Maximum entropy spectral analysis of uneven time series in the geosciences

Abstract

Time series with a non-constant sampling interval (i.e., uneven time series) are ubiquitous in the geosciences. This is due to random sampling, gaps in sampling, missing data, hiatuses, or the transformation between a spatial scale and a temporal scale when, for example, the sedimentation rate is not constant. The preferred approach in the spectral analyses of these uneven sequences are interpolation-free spectral methods, and the Lomb-Scargle periodogram is a popular choice. In the work presented here, the maximum entropy spectral estimator, modified to deal with uneven time series, is proposed as an alternative to the periodogram.
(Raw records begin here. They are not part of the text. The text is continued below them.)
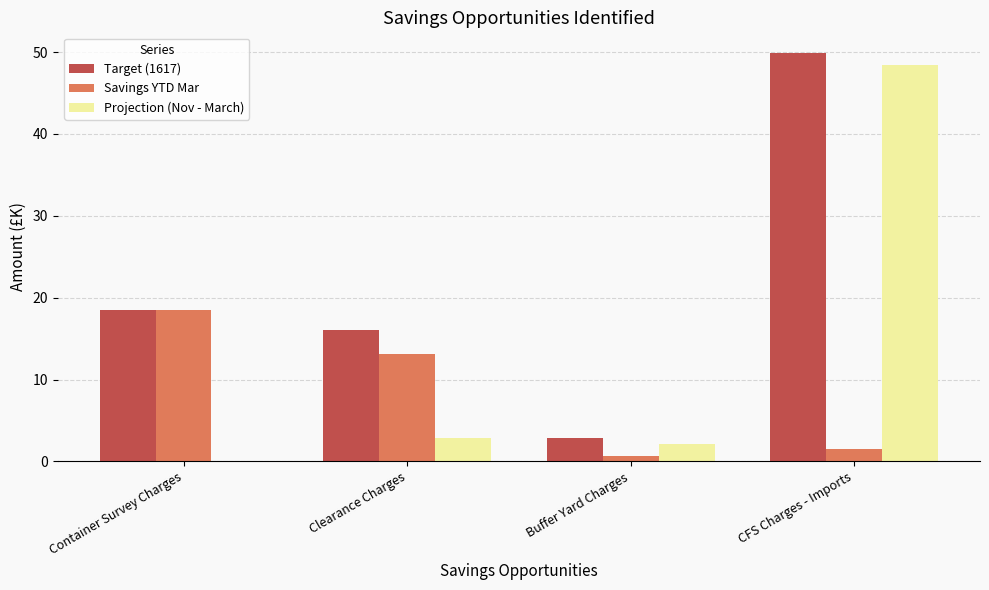

Is the value of Target (1617) at CFS Charges - Imports greater than the value of Savings YTD Mar at Clearance Charges?

Yes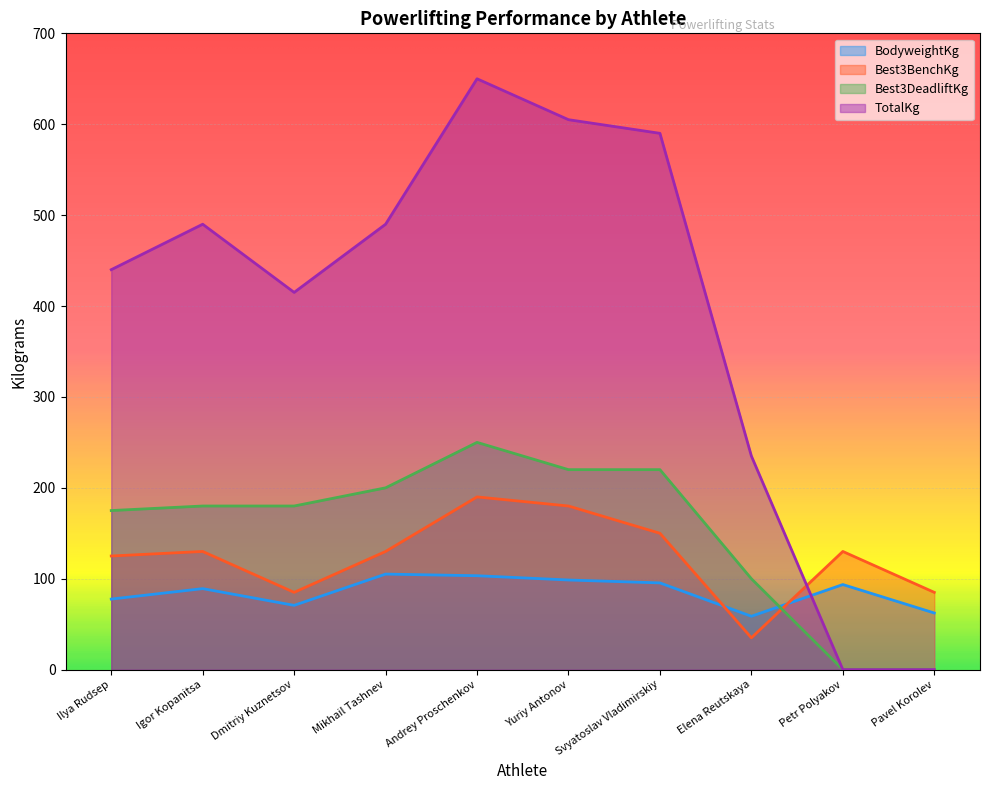

The value of Best3DeadliftKg at Mikhail Tashnev is 333.7. True or false?

False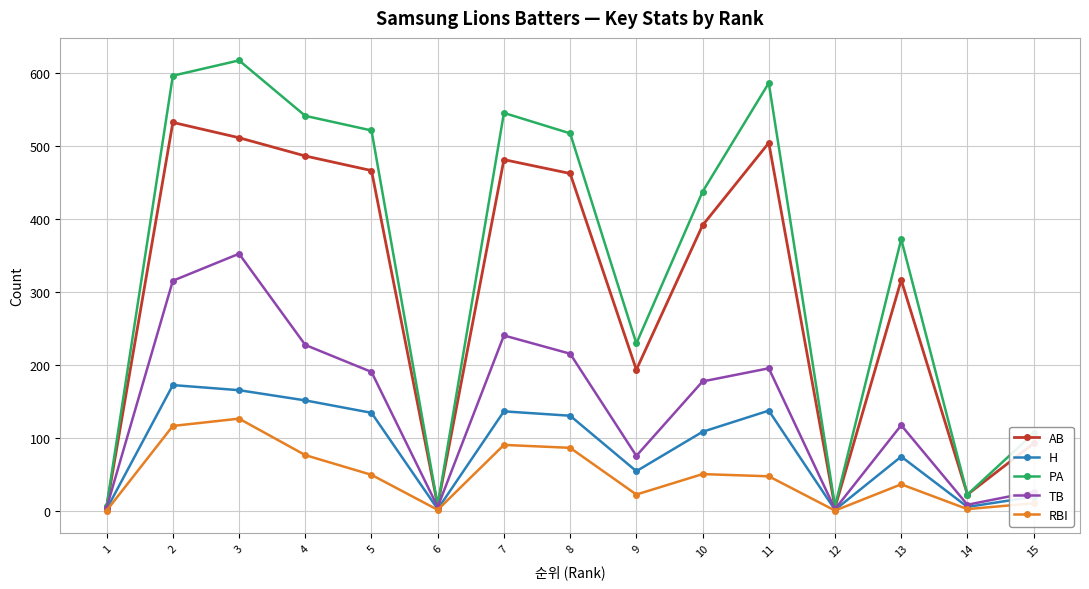

List the series in order of their peak value, lowest first.

RBI, H, TB, AB, PA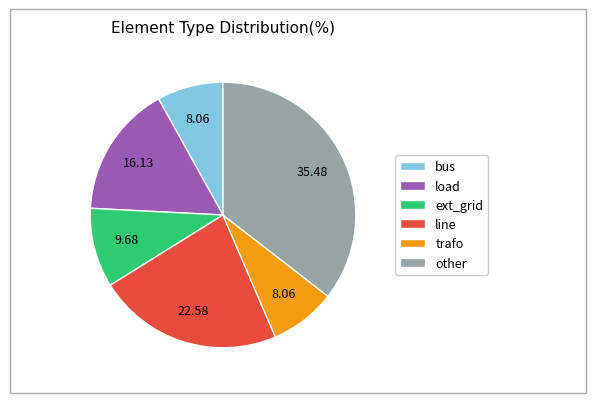

Which slice is the largest?

other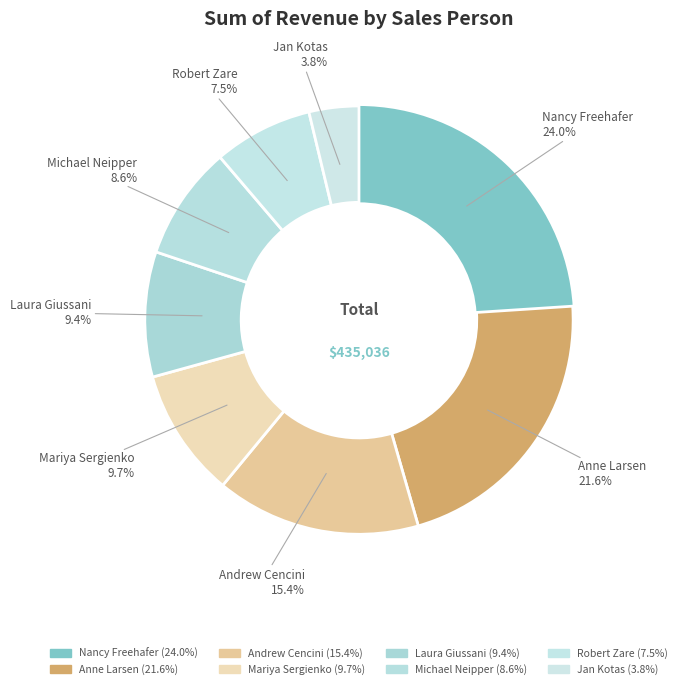

Which slice is the largest?

Nancy Freehafer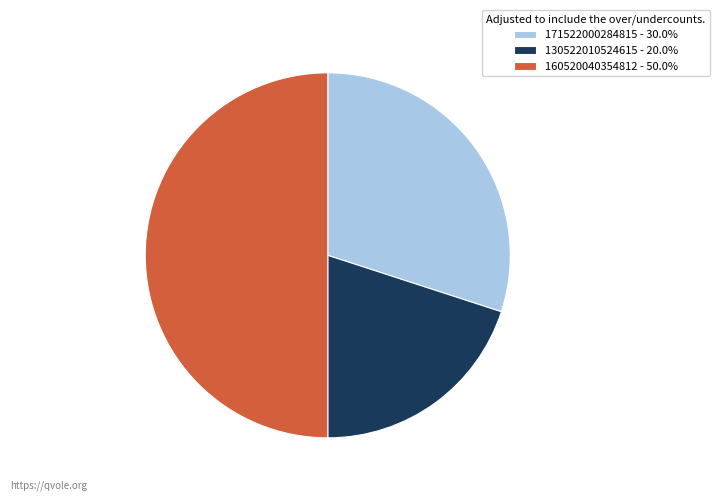

Which slice is the largest?

160520040354812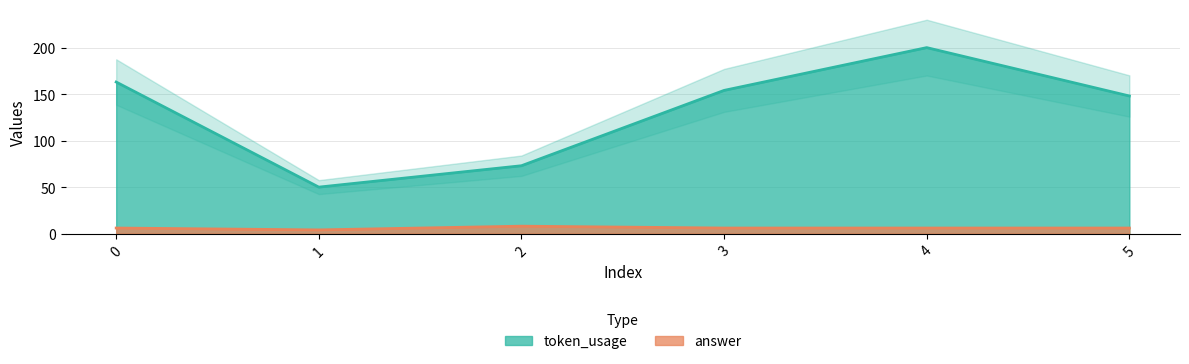

Which category has the lowest value in the answer series?

1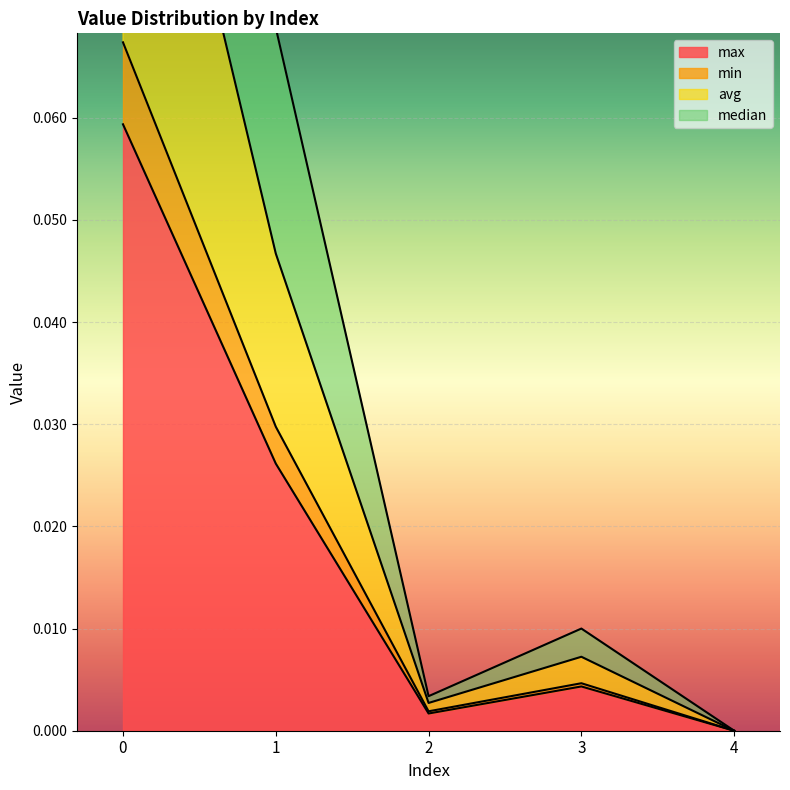

What is the sum of all avg values?

0.2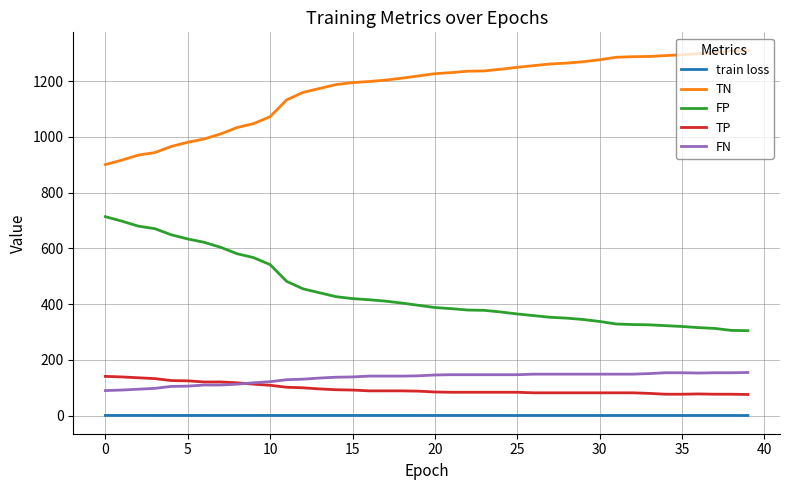

What is the lowest value of the TN series?

901.0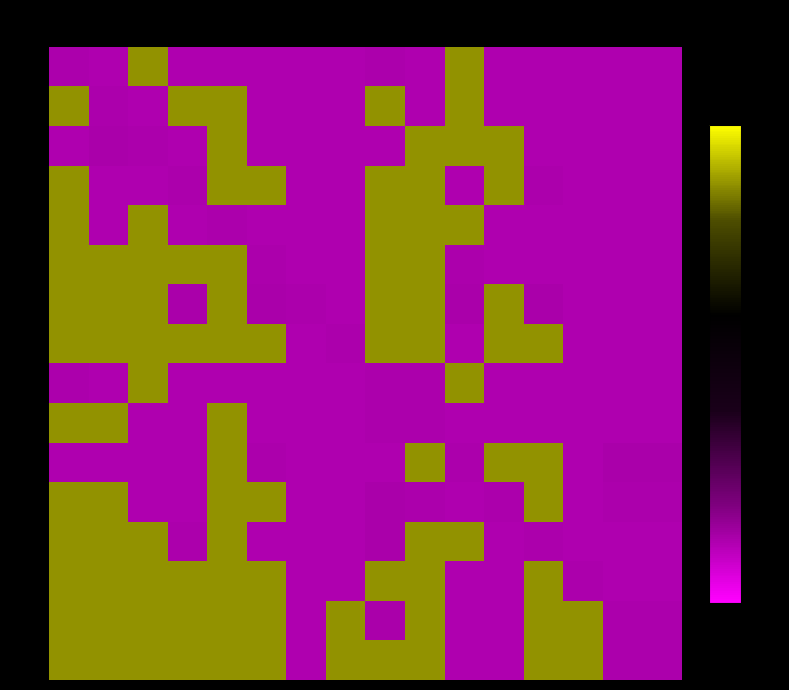

What is the minimum value shown in the chart?

-1.0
The appeal of this approach is that the maximum entropy spectral estimator is a high resolution estimator. The proposed methodology uses the equivalence between the maximum entropy and the autoregressive spectral estimator. The permutation test is used to assess the statistical confidence of the estimated power spectrum and real and simulated time series are used to illustrate the performance of the proposed methodology. This study shows that the maximum entropy spectral estimation of uneven time series avoids the side lobe problem that plagues the Lomb-Scargle periodogram whilst maintaining its high resolution for short time series. The maximum spectral estimator works well in cases where large proportions of the data are randomly missing, when there are gaps in the data, where there is one or more significant hiatus in the process that generates the data, and for time series with random sampling.